EXERCISE TEXT:
------------
If you want to take a trip back in time, says Lyman Hafen, venturing into Zion Canyon — the heart of Zion National Park — will do it.
“It’s really awesome to go up canyon,” said Hafen, executive director the Zion National Park Forever Project, the nonprofit that supports the federally maintained park in southwestern Utah. “You’re seeing vistas and experiences up canyon that might have been what like it was 100 years ago.”
Zion National Park marks the centennial of its establishment, on Nov. 19, 1919, late this fall. This Saturday, though, the foundation and music lovers get to celebrate early, and raise money to support the park’s operations, with a benefit concert.
The show is set for Saturday at 8 p.m. at Usana Amphitheatre in West Valley City. Tickets are $35 for lawn seating, at SmithsTix.com. (Reserved seating is sold out, though some tickets are available for resale, also at SmithsTix.com.)
The headliner will also prompt some looks back in time: the rock star Sting. In May, Sting released a new album, “My Songs,” reinterpreting both his hits with The Police (such as “Roxanne,” “Message in a Bottle” and “Every Breath You Take”) and his solo career (“Englishman in New York,” “Shape of My Heart” and others).
“Sting is an international rock star,” Hafen said. “His music transcends. It’s loved and known around the world. That’s a neat connection to Zion, because Zion National Park is loved and known around the world.”
Sting’s backup band and opening act for Saturday’s show is the Utah Symphony. Thierry Fischer will conduct the first half of the concert, when the symphony plays Aaron Copland’s “Fanfare for the Common Man,” Dmitri Shostakovich’s “Festival Overture” and George Gershwin’s “An American in Paris.” Rob Mathes will conduct when Sting is center stage.
“We kind of see this as two Utah icons,” Hafen said. “The symphony represents our state’s cultural roots, and Zion is the state’s first national park.”
At a VIP dinner before the concert, Park City artist Susan Swartz will present a new 6-foot-square acrylic-on-linen painting, “Zion’s Glow,” commissioned by Zions Bank. The work by the internationally known painter will eventually hang at the park.
------------
RECORDED DATA:
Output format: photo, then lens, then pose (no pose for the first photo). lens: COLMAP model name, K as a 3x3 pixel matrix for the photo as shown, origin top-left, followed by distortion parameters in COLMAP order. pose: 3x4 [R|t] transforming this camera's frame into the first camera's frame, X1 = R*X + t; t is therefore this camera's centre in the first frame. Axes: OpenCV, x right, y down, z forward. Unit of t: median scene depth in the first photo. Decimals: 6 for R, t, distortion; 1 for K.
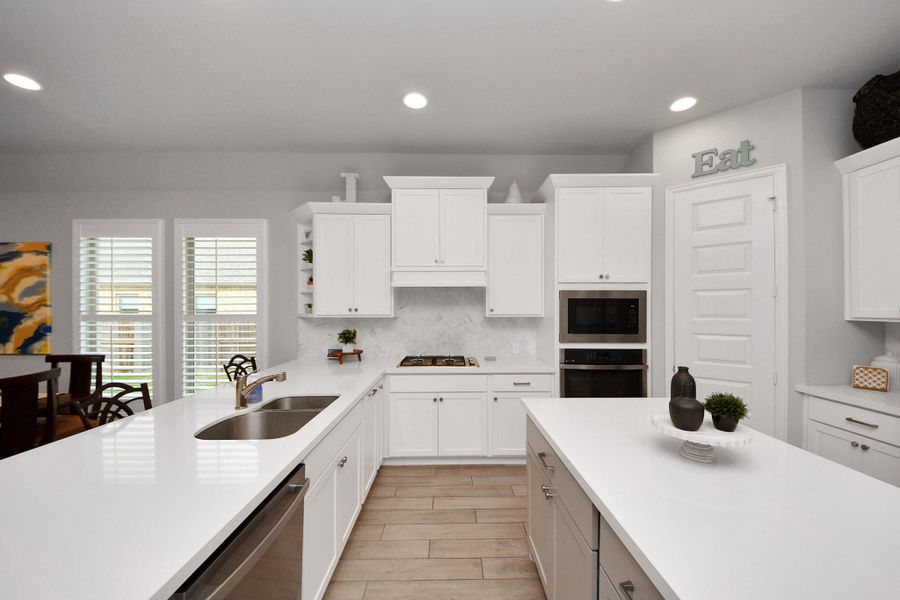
lens RADIAL K [[317.4, 0, 455.1], [0, 317.4, 306.7], [0, 0, 1]] dist [0.000508, -0.001223]
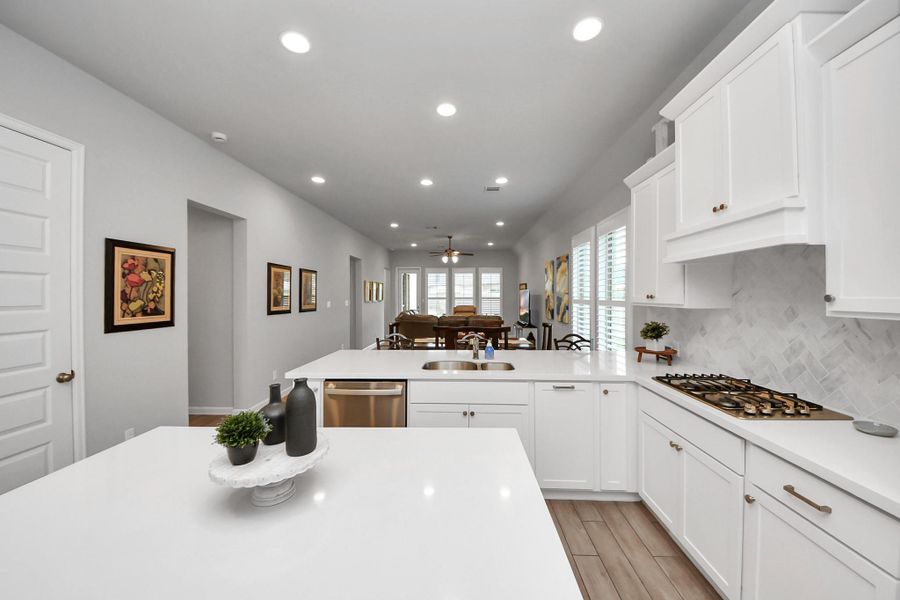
lens RADIAL K [[355.8, 0, 455.3], [0, 355.8, 298.6], [0, 0, 1]] dist [-0.001231, -0.001771]
pose [[-0.067296, 0.009716, -0.997686, 0.568683], [0.012782, 0.999879, 0.008875, -0.001439], [0.997651, -0.012155, -0.067412, 0.548464]]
------------
Carry the article on the Zion National Park centennial benefit concert forward, starting right after its final sentence. This exercise does not require the data.

ANSWER:
Hafen said the concert started with a question: “How could we do something that would really celebrate the centennial, outside of Zion itself and outside of southern Utah?”
That question was posed, Hafen said, to some of the Zion Forever Project’s Salt Lake City supporters — including Zions Bank’s president and CEO, Scott Anderson, and businessman Kem Gardner, who chairs the Utah Symphony’s board of trustees.
The concert, Hafen said, “was their brainchild. ... Once we planted the seed, we knew it would be something awesome to do something in Salt Lake City.”
Federal funding for national parks has remained flat for the last dozen years, Hafen said, while visitation to Zion has nearly doubled. “We’re not talking thousands, we’re talking millions,” he said. The Zion Forever Project’s support helps fill that funding gap.
The role of the Zion Forever Project, the park’s designated nonprofit partner, is “to provide support for the parks,” Hafen said, with funding for projects like the Junior Ranger program for kids.
The nonprofit traditionally has raised money through merchandise, sold at the park’s gift shops, he said. In recent years, though, the project has taken on a philanthropic role, raising money from donations and benefit events, like the Sting concert.
“We’re helping visitors be consumers of this place, but also contributors to it,” Hafen said.